= GIVEN REQUEST =
Please lay out everything in the material from the line containing "scientific name: Pelecanus erythrorhynchos" down to the line containing "family: Cardinalidae" as a Markdown table with the columns Row and Line, numbering each row and leaving out blank lines.

Dataset items
────────────────

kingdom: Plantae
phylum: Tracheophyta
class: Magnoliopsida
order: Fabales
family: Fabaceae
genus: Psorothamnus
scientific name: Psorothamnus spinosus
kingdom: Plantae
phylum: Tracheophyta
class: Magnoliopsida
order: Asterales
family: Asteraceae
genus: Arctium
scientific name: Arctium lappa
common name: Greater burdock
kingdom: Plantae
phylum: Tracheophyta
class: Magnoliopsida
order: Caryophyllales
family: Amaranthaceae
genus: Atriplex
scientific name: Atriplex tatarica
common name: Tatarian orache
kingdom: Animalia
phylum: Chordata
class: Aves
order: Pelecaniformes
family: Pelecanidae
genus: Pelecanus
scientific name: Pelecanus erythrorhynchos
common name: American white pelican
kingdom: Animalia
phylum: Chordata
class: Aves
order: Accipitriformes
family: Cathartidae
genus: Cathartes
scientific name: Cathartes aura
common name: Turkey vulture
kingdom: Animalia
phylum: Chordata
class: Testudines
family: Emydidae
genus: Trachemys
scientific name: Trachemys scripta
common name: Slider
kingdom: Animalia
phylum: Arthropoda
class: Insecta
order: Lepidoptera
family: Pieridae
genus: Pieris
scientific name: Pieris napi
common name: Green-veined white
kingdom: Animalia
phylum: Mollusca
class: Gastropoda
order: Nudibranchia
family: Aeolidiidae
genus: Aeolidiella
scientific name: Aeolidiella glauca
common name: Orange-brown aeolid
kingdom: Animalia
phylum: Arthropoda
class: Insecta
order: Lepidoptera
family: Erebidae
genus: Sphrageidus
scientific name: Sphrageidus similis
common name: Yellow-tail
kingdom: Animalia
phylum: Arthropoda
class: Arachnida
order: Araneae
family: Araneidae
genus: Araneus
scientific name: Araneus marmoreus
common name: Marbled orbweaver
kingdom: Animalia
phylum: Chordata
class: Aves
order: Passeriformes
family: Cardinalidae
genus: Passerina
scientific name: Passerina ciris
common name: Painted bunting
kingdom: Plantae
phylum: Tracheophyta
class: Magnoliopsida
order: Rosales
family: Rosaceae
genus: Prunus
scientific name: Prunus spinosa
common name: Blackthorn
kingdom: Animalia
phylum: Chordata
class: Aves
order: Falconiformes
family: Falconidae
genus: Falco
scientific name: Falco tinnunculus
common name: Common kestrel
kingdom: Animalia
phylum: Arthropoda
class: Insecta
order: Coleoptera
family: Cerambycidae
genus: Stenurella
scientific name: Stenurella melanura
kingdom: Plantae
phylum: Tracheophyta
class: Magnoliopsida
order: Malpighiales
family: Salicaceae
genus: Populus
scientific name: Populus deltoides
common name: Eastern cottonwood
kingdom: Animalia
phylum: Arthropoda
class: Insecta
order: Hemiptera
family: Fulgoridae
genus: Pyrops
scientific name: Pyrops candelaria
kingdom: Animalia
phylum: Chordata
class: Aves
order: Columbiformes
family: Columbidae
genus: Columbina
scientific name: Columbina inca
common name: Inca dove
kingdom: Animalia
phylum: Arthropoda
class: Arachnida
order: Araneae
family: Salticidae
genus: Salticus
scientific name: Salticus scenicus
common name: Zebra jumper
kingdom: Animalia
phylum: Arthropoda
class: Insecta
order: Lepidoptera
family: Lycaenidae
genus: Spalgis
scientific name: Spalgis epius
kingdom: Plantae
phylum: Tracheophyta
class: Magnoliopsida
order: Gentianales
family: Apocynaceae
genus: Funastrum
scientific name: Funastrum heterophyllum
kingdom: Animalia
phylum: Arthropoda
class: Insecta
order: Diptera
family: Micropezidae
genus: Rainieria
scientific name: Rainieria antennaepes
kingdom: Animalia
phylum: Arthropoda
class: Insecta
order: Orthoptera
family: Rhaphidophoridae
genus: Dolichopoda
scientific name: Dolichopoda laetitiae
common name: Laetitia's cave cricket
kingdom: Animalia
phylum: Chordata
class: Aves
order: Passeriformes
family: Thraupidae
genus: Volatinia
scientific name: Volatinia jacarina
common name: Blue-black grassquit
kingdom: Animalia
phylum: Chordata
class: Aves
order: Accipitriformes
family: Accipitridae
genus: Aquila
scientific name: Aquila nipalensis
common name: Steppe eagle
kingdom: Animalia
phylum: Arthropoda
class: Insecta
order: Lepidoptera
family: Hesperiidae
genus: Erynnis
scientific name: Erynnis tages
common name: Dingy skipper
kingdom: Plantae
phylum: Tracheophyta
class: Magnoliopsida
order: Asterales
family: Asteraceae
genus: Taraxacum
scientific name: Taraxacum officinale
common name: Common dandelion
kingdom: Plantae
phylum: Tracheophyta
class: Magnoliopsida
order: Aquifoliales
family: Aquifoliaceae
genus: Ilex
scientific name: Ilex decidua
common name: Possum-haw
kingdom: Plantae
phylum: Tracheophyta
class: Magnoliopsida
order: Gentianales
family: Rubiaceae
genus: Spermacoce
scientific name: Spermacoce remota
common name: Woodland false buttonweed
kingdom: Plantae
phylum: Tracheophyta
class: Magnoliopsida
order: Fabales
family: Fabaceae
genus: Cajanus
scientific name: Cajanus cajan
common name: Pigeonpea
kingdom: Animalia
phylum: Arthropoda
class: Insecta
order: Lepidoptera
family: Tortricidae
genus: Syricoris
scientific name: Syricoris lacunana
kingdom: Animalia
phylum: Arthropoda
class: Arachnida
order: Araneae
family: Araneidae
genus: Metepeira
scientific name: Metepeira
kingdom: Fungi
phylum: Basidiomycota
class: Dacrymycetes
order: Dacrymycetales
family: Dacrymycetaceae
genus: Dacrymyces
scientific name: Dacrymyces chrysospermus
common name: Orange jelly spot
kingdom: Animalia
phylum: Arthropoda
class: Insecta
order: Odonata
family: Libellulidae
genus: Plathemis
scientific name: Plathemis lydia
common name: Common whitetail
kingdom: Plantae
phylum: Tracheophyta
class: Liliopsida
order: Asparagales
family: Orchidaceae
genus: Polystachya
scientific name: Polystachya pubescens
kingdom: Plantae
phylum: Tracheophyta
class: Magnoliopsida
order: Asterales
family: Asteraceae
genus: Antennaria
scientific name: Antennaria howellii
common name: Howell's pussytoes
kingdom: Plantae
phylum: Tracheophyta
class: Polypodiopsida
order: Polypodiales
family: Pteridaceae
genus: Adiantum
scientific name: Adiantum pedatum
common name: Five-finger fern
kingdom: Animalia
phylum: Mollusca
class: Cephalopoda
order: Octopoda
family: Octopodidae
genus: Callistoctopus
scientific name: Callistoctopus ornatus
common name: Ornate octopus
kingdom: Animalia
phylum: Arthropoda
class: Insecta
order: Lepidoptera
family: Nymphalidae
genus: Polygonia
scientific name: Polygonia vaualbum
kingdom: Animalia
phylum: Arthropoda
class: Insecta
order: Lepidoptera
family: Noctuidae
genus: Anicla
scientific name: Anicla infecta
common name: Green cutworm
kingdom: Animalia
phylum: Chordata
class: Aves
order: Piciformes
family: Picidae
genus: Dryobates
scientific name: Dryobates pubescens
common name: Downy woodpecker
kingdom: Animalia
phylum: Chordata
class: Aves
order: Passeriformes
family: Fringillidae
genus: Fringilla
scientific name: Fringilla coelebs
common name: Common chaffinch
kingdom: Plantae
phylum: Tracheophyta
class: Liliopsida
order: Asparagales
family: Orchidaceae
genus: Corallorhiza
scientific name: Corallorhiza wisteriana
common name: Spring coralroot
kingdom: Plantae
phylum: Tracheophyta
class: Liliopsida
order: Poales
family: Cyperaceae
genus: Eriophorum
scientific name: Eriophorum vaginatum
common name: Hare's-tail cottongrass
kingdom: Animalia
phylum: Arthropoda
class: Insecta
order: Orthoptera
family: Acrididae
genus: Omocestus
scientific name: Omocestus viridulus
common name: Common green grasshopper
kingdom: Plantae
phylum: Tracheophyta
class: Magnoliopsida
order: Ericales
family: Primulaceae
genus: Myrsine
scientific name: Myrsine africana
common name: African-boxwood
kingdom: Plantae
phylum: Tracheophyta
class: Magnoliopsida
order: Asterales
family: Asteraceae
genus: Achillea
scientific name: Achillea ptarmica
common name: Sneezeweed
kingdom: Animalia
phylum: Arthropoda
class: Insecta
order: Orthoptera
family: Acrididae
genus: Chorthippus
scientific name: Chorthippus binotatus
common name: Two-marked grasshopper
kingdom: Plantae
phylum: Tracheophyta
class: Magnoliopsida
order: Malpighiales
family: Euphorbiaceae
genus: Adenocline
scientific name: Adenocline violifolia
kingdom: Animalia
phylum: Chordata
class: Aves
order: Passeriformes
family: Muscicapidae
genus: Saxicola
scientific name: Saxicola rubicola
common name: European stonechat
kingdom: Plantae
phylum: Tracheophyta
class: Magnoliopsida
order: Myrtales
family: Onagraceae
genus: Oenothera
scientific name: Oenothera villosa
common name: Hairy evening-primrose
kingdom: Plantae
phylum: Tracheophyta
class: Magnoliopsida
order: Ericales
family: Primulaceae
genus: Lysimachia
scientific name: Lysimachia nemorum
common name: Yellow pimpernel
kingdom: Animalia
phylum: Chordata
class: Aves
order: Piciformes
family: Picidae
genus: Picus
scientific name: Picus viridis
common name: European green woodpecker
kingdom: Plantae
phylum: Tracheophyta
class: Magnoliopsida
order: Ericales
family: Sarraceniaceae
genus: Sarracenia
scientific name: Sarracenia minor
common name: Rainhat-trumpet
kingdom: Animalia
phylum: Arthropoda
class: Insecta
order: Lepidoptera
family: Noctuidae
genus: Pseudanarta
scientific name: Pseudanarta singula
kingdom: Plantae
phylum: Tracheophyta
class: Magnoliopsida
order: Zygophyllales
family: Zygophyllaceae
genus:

────────────────

= THE OUTPUT =
| Row | Line |
|---|---|
| 1 | scientific name: Pelecanus erythrorhynchos |
| 2 | common name: American white pelican |
| 3 | kingdom: Animalia |
| 4 | phylum: Chordata |
| 5 | class: Aves |
| 6 | order: Accipitriformes |
| 7 | family: Cathartidae |
| 8 | genus: Cathartes |
| 9 | scientific name: Cathartes aura |
| 10 | common name: Turkey vulture |
| 11 | kingdom: Animalia |
| 12 | phylum: Chordata |
| 13 | class: Testudines |
| 14 | family: Emydidae |
| 15 | genus: Trachemys |
| 16 | scientific name: Trachemys scripta |
| 17 | common name: Slider |
| 18 | kingdom: Animalia |
| 19 | phylum: Arthropoda |
| 20 | class: Insecta |
| 21 | order: Lepidoptera |
| 22 | family: Pieridae |
| 23 | genus: Pieris |
| 24 | scientific name: Pieris napi |
| 25 | common name: Green-veined white |
| 26 | kingdom: Animalia |
| 27 | phylum: Mollusca |
| 28 | class: Gastropoda |
| 29 | order: Nudibranchia |
| 30 | family: Aeolidiidae |
| 31 | genus: Aeolidiella |
| 32 | scientific name: Aeolidiella glauca |
| 33 | common name: Orange-brown aeolid |
| 34 | kingdom: Animalia |
| 35 | phylum: Arthropoda |
| 36 | class: Insecta |
| 37 | order: Lepidoptera |
| 38 | family: Erebidae |
| 39 | genus: Sphrageidus |
| 40 | scientific name: Sphrageidus similis |
| 41 | common name: Yellow-tail |
| 42 | kingdom: Animalia |
| 43 | phylum: Arthropoda |
| 44 | class: Arachnida |
| 45 | order: Araneae |
| 46 | family: Araneidae |
| 47 | genus: Araneus |
| 48 | scientific name: Araneus marmoreus |
| 49 | common name: Marbled orbweaver |
| 50 | kingdom: Animalia |
| 51 | phylum: Chordata |
| 52 | class: Aves |
| 53 | order: Passeriformes |
| 54 | family: Cardinalidae |